> [Try it]:
Starting at the line with "ring pip: (325, 364)", retype every remaining line of the records exactly. Do not include pictures.

[Human keypoint data]
○ ○ ○ ○

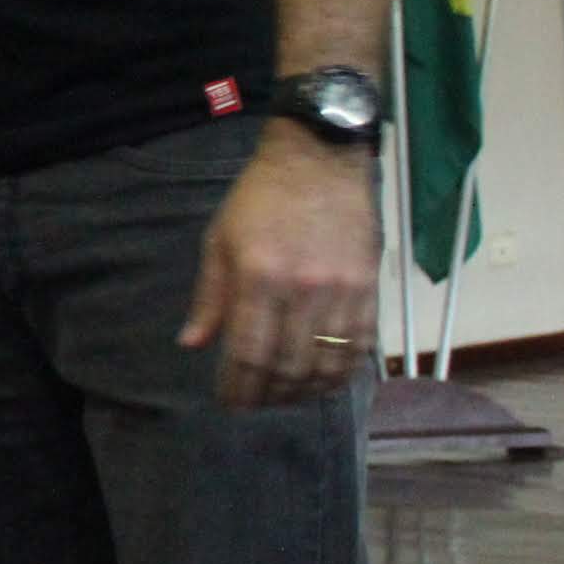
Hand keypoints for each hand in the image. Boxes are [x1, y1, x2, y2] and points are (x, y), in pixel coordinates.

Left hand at [179, 129, 378, 406]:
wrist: (320, 159)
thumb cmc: (261, 198)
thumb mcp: (220, 240)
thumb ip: (210, 297)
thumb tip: (192, 344)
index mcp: (259, 277)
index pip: (249, 351)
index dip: (238, 386)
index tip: (230, 402)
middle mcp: (303, 290)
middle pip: (287, 365)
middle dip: (268, 395)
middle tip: (254, 403)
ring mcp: (342, 292)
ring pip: (325, 364)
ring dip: (303, 392)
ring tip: (285, 398)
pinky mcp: (370, 289)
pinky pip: (360, 348)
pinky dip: (341, 374)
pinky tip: (324, 383)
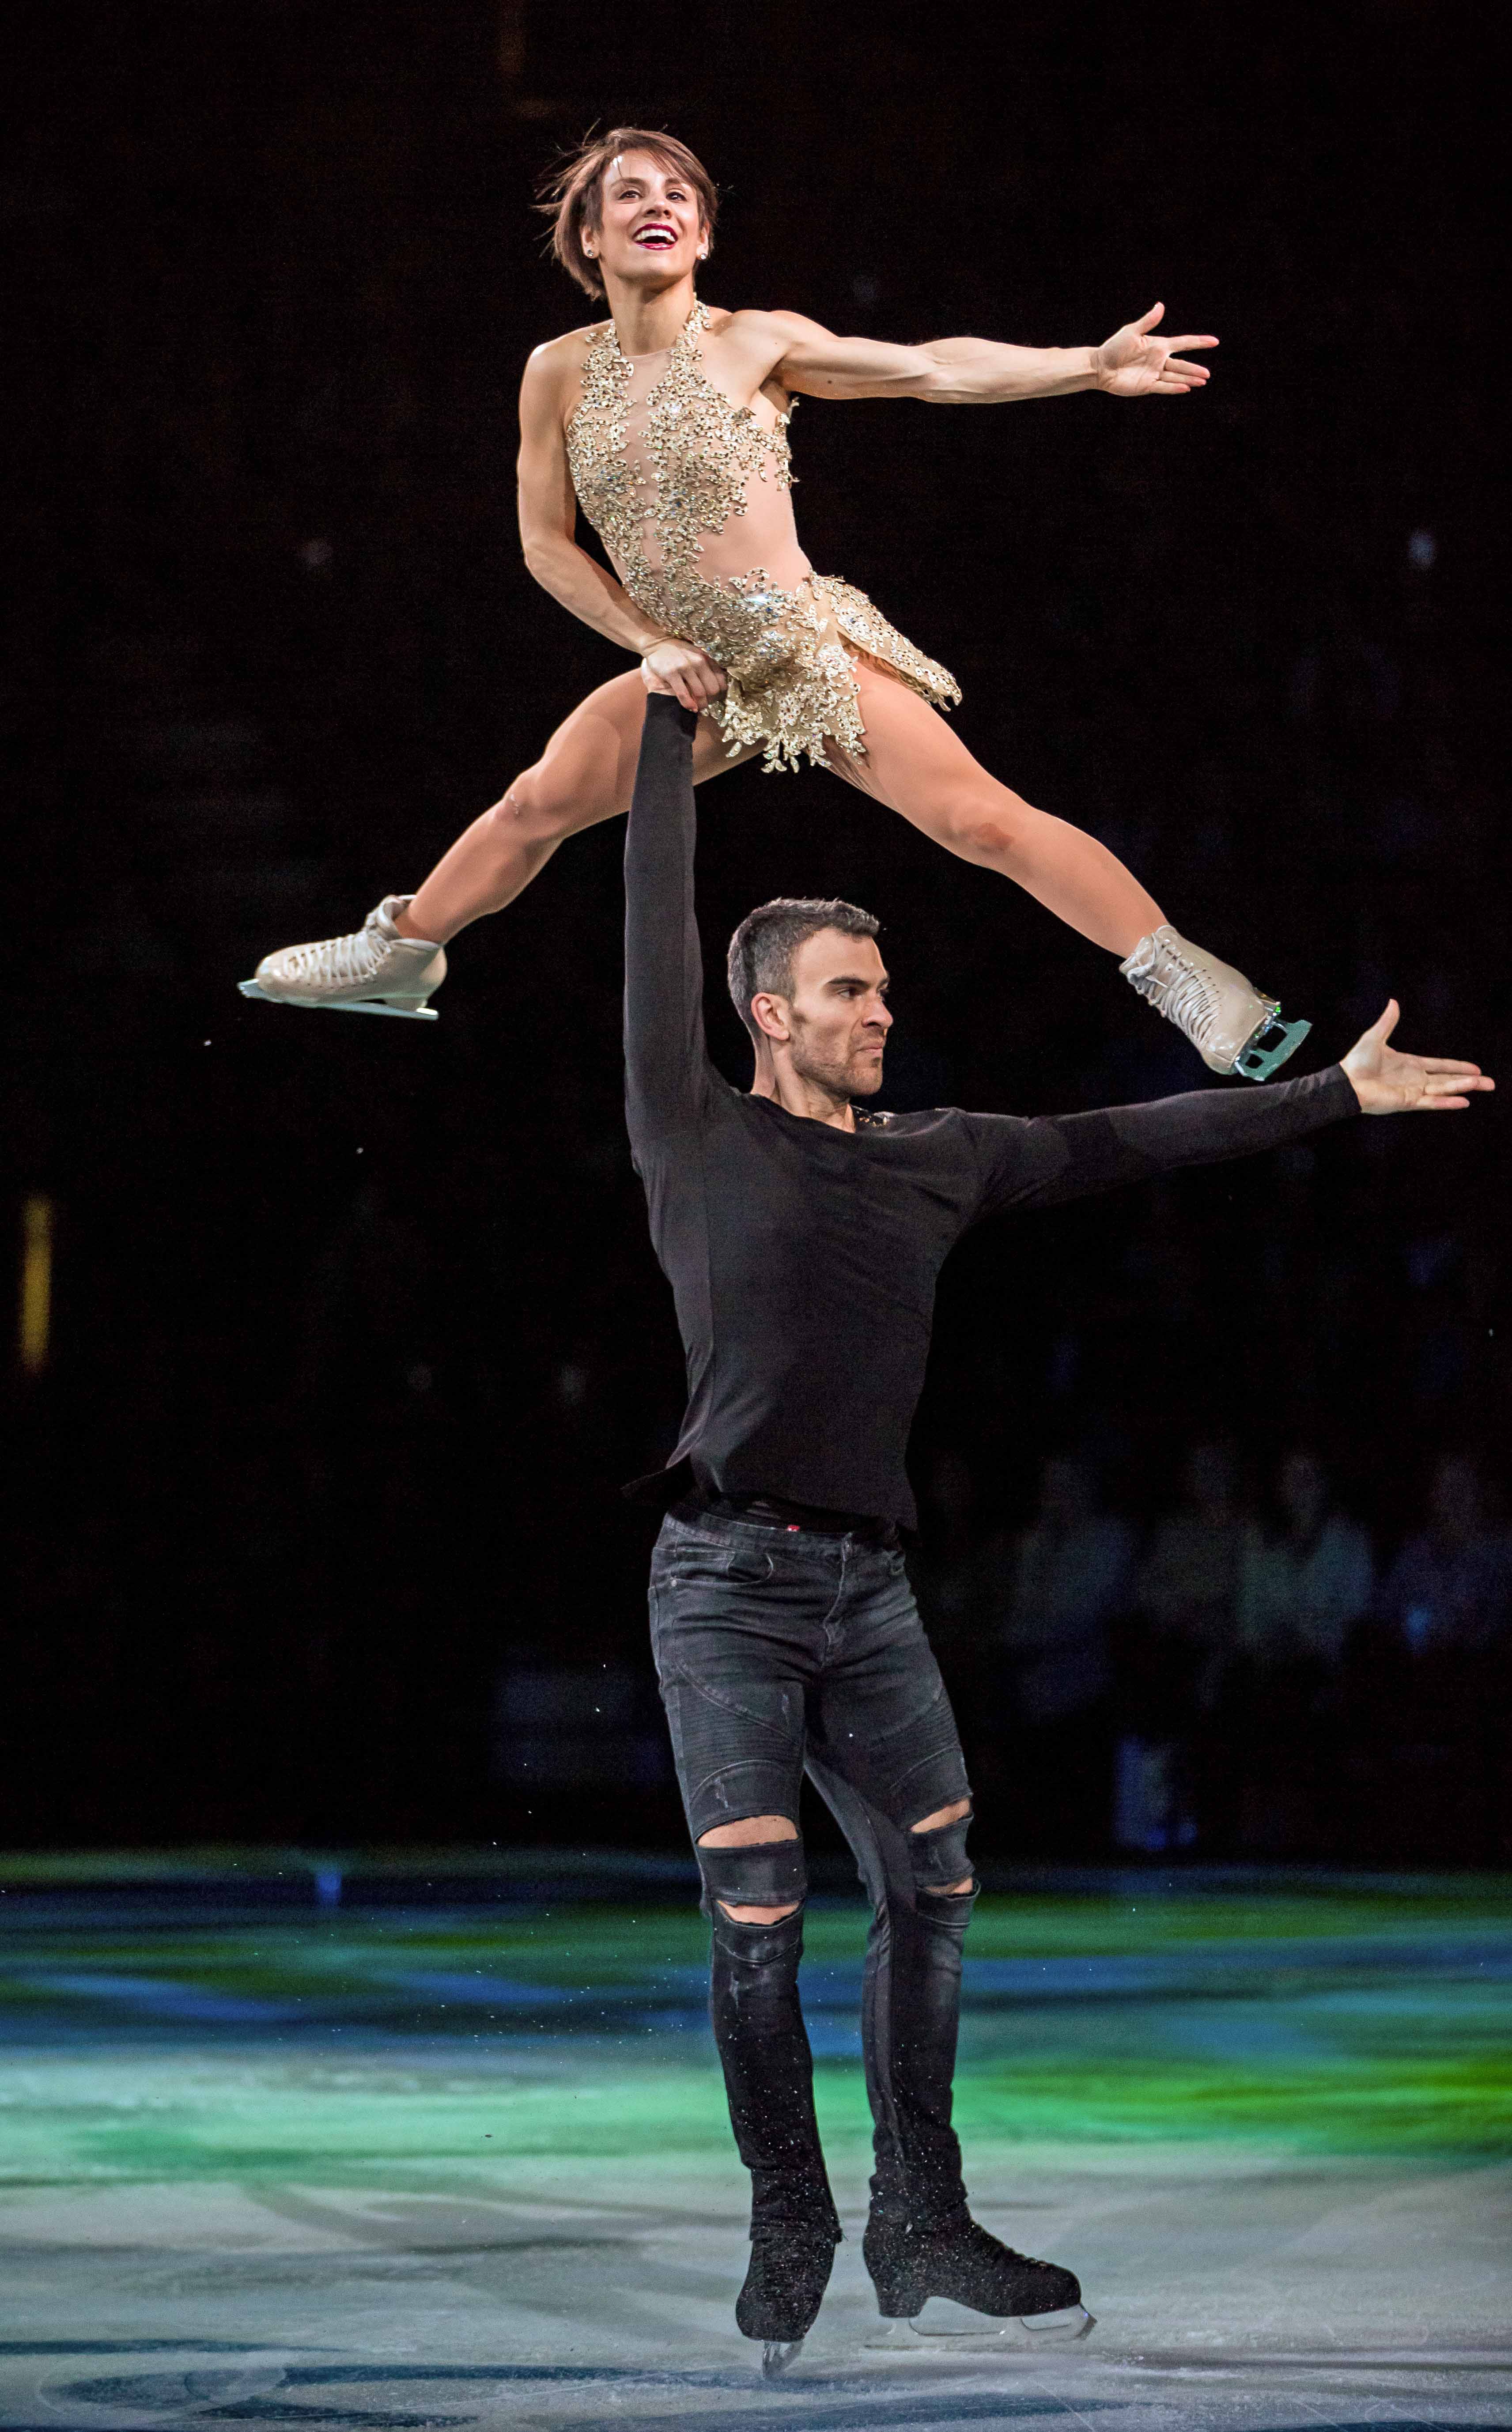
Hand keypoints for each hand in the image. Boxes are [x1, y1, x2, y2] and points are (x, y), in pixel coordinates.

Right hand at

○ ○ ○ ○

> [Written reply]:
ring pip: (325, 364)
ring dip: (303, 392)
ring tip: (285, 398)
pinky mcp: (370, 289)
pinky pip: (360, 348)
pinky dip: (341, 374)
pinky tip: (324, 383)
Hand keypoints for each hand in the image. Boxes are [x1, y1, x2, y2] and points are (x, y), in pixel coordinates.

Right hand at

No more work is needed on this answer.